Une pénurie de médecins inquiétante

Il ne reste plus que neuf ophtalmologues sur le territoire.
La Nouvelle-Calédonie est-elle en train de devenir un désert médical ? La situation dans plusieurs secteurs est jugée catastrophique par les professionnels de santé. Concrètement, les listes d'attente s'allongent et certains services hospitaliers sont devenus inopérants.

Des mois d'attente pour finalement entendre : "C'est pour vous prévenir que vos lunettes sont prêtes." Un indicateur qui ne trompe pas, chez les opticiens, les clients sont de plus en plus nombreux à se présenter sans ordonnance. "De plus en plus, on a des clients qui viennent avec la même ordonnance pour qu'on renouvelle la prescription, parce qu'effectivement c'est plus compliqué d'avoir un rendez-vous chez un ophtalmologue. Nous, on peut renouveler les ordonnances. C'est-à-dire qu'on ne peut pas faire la première ordonnance, mais on peut la renouveler sur trois ans. On est formé à faire des examens de vue, afin de réadapter s'il y a un changement de correction nécessaire", explique Sarah Dubois, opticienne.

Deux mois d'attente

Une solution qui ne concerne que les examens basiques, car pour obtenir un rendez-vous chez un ophtalmologue pour d'autres pathologies, la situation se complique. Ils ne sont plus que neuf sur le territoire. Même chez les praticiens mutualistes, la situation s'est aggravée. La mutuelle SLN qui compte quatre cabinets d'ophtalmologie sur le territoire peine à recruter et les listes d'attente s'allongent. "Notre patientèle aujourd'hui grossit de plus en plus, parce que le nombre d'ophtalmologues en Calédonie est en train de diminuer. Le délai d'attente est d'une soixantaine de jours. On est en recherche perpétuelle de médecins ophtalmologues", confirme Claude Eprinchard, directeur général adjoint de la mutuelle SLN. 

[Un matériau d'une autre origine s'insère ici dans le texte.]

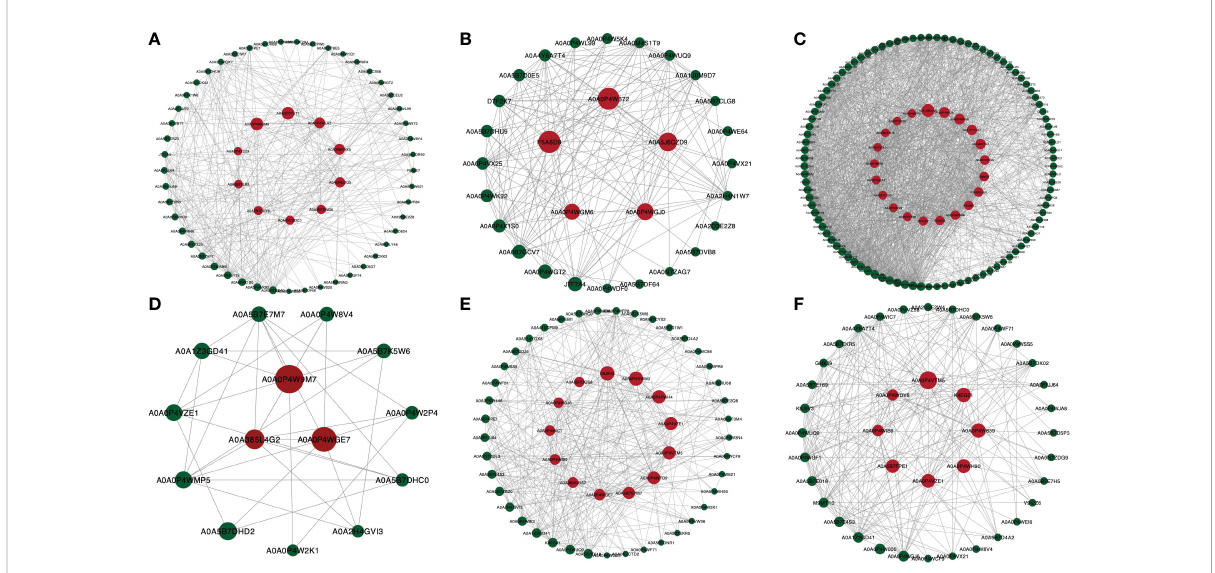
FIGURE 13 Results of Protein-protein interaction (PPI) network analysis for the betweenness of DEPs for M. nipponense exposed to different salinity gradients in the gills (A – C) , and hepatopancreas (D – F) at 7, 14 and 21 ppt comparison treatment, respectively. The red dot indicates the DEPs with high betweenness; the dot size corresponds to the degree of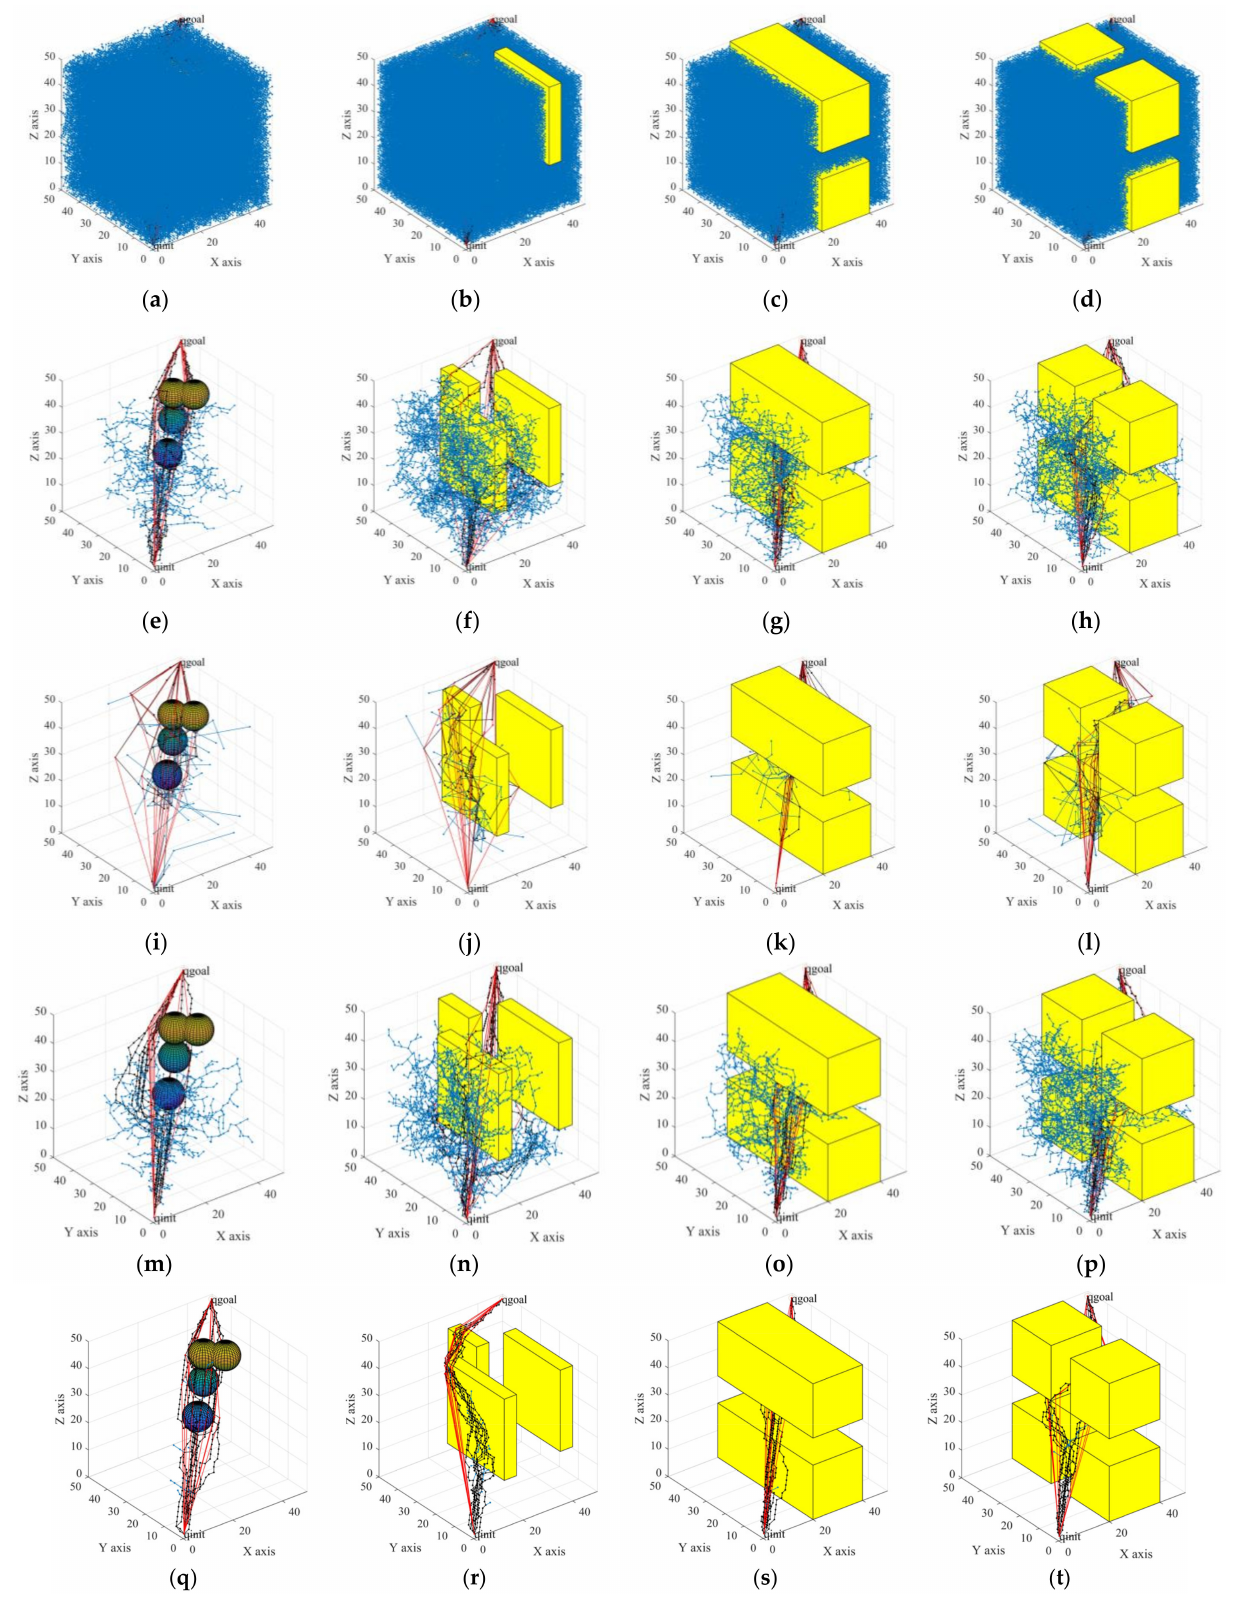
Figure 10. Ten experiments each of: the RRT algorithm ( a – d ); the biased-RRT algorithm with a target offset probability of 50% ( e – h ); the TO-RRT algorithm ( i – l ); the RRT-BCR algorithm ( m – p ); and the NC-RRT algorithm ( q – t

La situation touche plusieurs spécialités.

Également en cardiologie et en psychiatrie

Cette pénurie ne se limite pas aux ophtalmologues. Chez les généralistes, comme dans d'autres spécialités, depuis des années les départs ne sont pas compensés. Que ce soit chez les libéraux ou les praticiens hospitaliers.

Au conseil de l'ordre des médecins, la situation est jugée inquiétante. "Pour ne pas dire presque catastrophique, précise le docteur Bruno Calandreau, président de l'ordre. Il y a des services qui sont en grande difficulté, en particulier au CHT et au CHS, parce qu'on manque de médecins. Et un service ça ne tourne pas sans médecin. Les petits services, avec un seul médecin, ne peuvent pas tourner tous seuls. Il y a des difficultés, en gastro-entérologie par exemple. Il risque d'y avoir de grosses difficultés en cardiologie et c'est un service qu'on ne peut pas fermer. On ne peut pas évasaner tous les patients qui ont des problèmes cardiaques. Il y a aussi des problèmes en psychiatrie, où il y a eu des fermetures de lits, parce qu'il manque huit médecins au CHS actuellement sur vingt médecins."

Risques de complication pour les patients

Manque d'attractivité de la Nouvelle-Calédonie, problèmes de sécurité en Brousse, instabilité institutionnelle, les causes sont nombreuses et les conséquences  fâcheuses : risques de complications pour les patients ou augmentation des évasans à cause de services inopérants. Les dysfonctionnements de notre système de santé ne sont pas uniquement d'ordre financier.